L'esigenza di relazione, che mette in moto le nostre risorse e ci
spinge verso gli altri, è ancora quella che non ci permette di
accontentarci e di trovare piena soddisfazione nelle relazioni che
siamo riusciti ad allacciare. Accade così che la comunione fra gli
uomini, o fallisce, o non riesce ad essere pienamente appagante.
Possiamo allora
nuovamente chiederci: qual è l'origine di questo stato di cose e che
cosa ci rivela? Ancora una volta solo la Parola di Dio e la
riflessione della Chiesa sono in grado di suggerire una risposta a
questi interrogativi. Per trovare un po' di luce conviene riflettere
sul modo di funzionamento di una certa storia d'amore.
Un giovane
ricco si innamora di una ragazza povera
Immaginiamo un
giovane molto ricco e nobile innamorato di una ragazza bella ma
povera. Il giovane non desidera altro che rendere felice la sua
amata, vuole però che lei lo ami più dei beni che possiede. Come
farà a verificare se lui è amato più delle sue ricchezze? Dovrà
sottoporre la fidanzata ad una prova d'amore.
Allora, un
giorno le dice: Tutti i beni che vedi nella mia casa sono a tua
disposizione, eccetto quelli che si trovano nella stanza azzurra, in
quella stanza non devi entrare per nessun motivo, se vi entrassi sarò
costretto a rompere il fidanzamento e tu ritorneresti alla tua
povertà. In un primo tempo la ragazza non diede troppo peso a
quelle parole, quello che le importava era godere l'affetto del suo
fidanzato e gli agi che la sua generosità le concedeva. Un giorno,
il fidanzato dovette assentarsi per un viaggio. Durante la sua
assenza, mentre era in visita dai genitori di lui, la ragazza
interrogò i servi per sapere che cosa ci fosse di speciale nella
stanza azzurra, le fu risposto che vi erano in essa grandi tesori...

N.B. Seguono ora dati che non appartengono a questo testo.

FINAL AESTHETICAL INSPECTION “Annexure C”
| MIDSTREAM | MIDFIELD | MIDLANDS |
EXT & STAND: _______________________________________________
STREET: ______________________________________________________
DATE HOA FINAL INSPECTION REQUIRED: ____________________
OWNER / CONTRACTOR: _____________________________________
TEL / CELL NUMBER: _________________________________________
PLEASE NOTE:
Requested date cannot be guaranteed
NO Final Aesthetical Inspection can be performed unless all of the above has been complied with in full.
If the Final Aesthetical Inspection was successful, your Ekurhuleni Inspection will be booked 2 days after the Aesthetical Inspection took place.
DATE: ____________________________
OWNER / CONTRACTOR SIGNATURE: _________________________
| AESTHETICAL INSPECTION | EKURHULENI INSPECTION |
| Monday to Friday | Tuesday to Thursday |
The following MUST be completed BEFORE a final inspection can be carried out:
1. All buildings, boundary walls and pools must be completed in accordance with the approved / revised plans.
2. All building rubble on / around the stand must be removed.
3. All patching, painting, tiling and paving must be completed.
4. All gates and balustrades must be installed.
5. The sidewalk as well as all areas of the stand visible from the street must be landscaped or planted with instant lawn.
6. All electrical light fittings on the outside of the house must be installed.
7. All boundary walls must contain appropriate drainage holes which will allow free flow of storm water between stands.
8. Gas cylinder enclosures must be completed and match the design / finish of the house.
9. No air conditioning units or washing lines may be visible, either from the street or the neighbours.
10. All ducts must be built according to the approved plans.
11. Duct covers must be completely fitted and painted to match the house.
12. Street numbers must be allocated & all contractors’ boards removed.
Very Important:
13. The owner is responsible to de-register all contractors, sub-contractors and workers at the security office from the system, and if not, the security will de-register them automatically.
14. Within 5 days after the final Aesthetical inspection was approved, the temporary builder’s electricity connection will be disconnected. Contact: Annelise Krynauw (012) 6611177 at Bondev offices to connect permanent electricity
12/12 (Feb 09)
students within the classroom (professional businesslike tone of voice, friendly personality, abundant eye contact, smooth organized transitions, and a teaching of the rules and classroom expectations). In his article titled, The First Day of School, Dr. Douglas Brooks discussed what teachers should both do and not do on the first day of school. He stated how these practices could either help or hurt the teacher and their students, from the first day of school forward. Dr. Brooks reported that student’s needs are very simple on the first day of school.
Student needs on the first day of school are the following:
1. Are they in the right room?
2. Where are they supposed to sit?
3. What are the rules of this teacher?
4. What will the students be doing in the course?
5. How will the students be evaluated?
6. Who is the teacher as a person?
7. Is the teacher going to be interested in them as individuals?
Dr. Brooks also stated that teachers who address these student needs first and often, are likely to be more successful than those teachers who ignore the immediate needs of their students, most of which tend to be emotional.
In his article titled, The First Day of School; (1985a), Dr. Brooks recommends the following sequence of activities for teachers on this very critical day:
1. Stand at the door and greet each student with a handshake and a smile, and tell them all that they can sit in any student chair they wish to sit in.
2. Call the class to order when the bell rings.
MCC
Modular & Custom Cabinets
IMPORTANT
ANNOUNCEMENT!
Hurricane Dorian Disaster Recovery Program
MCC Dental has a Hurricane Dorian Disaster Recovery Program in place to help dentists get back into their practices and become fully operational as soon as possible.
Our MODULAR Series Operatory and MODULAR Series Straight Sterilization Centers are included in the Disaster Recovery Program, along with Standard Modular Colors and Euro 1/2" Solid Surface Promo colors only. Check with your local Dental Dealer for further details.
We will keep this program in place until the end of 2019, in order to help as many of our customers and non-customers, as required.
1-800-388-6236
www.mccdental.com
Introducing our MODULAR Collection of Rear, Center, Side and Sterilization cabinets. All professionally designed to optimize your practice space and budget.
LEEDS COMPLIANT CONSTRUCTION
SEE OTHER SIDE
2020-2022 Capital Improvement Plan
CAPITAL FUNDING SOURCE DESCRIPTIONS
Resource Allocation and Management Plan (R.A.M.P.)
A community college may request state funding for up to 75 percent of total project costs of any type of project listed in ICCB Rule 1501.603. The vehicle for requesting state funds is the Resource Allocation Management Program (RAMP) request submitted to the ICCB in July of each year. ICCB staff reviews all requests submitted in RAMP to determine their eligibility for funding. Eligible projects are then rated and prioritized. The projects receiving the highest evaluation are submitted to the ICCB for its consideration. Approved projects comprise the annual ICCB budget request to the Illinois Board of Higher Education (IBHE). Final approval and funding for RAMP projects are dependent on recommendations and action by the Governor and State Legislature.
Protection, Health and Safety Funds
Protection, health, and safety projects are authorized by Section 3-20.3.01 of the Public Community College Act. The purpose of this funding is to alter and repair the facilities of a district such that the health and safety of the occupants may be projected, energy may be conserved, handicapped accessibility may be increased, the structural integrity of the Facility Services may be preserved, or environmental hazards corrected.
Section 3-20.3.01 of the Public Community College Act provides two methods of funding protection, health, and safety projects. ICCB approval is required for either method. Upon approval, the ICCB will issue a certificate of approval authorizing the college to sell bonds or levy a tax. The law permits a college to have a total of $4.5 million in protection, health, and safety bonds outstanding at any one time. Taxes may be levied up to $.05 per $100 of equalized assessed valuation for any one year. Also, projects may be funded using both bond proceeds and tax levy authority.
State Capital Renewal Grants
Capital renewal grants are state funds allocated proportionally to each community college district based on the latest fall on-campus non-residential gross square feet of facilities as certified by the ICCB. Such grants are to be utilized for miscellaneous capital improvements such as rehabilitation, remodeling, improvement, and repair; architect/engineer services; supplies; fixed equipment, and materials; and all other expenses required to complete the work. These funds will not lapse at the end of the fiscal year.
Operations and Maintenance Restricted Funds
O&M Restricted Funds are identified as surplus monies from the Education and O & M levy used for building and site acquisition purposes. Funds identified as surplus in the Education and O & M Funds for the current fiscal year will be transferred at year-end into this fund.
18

Il desiderio di vedere di persona invase il suo cuore, non resistette
alla tentazione e, seguendo un servo, entrò là dove le era stato
proibito di entrare. La sventurata non si era resa pienamente conto
della gravità del suo gesto...
Incominciò a
rendersene conto quando, ritornato il fidanzato, la fece chiamare e
con immensa tristezza, con profondo dolore, le comunicò che il loro
fidanzamento era finito, la loro amicizia era rotta e non potevano
vedersi più. Da quel giorno incominciò per lei una vita di
tribolazioni e di stenti, si trovò a patire la fame e la sete, il
freddo e il caldo, fu costretta a lavori umilianti e faticosi,
dovette subire derisioni e maltrattamenti, il suo cuore era spesso
afflitto da paure e angosce. Col tempo incominciò a perdere la
finezza dei modi che aveva acquisito frequentando la casa del suo
signore, ma, soprattutto, quello che più la faceva soffrire era che
per colpa sua aveva perso il suo amore.
Così, lo stato
in cui si trova adesso l'umanità, lo stato in cui si trova adesso il
nostro cuore è simile a quello della ragazza che ha rotto il
fidanzamento con il ricco e nobile Signore. L'umanità, sottoposta ad
una prova d'amore nei confronti del suo Dio non l'ha superata. La
conseguenza sono gli stenti e le tribolazioni nelle quali ci
troviamo. Allora, le difficoltà che proviamo nel costruire e nel
vivere le nostre relazioni, dipendono dal fatto che, essendo rotta la
nostra amicizia con Dio non beneficiamo più di quelle grazie che
sole potevano garantire un corretto funzionamento del nostro cuore.
Miseria del
cuore umano senza la grazia
Senza il
soccorso delle grazie di Dio la naturale bontà del nostro cuore
tende a corrompersi. Rimane così esposta, senza solida difesa, alle
insidie del demonio. Possiamo infatti constatare che il nostro cuore
è abitato da vari moti non perfettamente governati da un'illuminata
ragione e da una ferma volontà; ecco allora la gelosia, l'invidia,
la superbia, la cattiveria, l'indelicatezza, la tristezza, la noia.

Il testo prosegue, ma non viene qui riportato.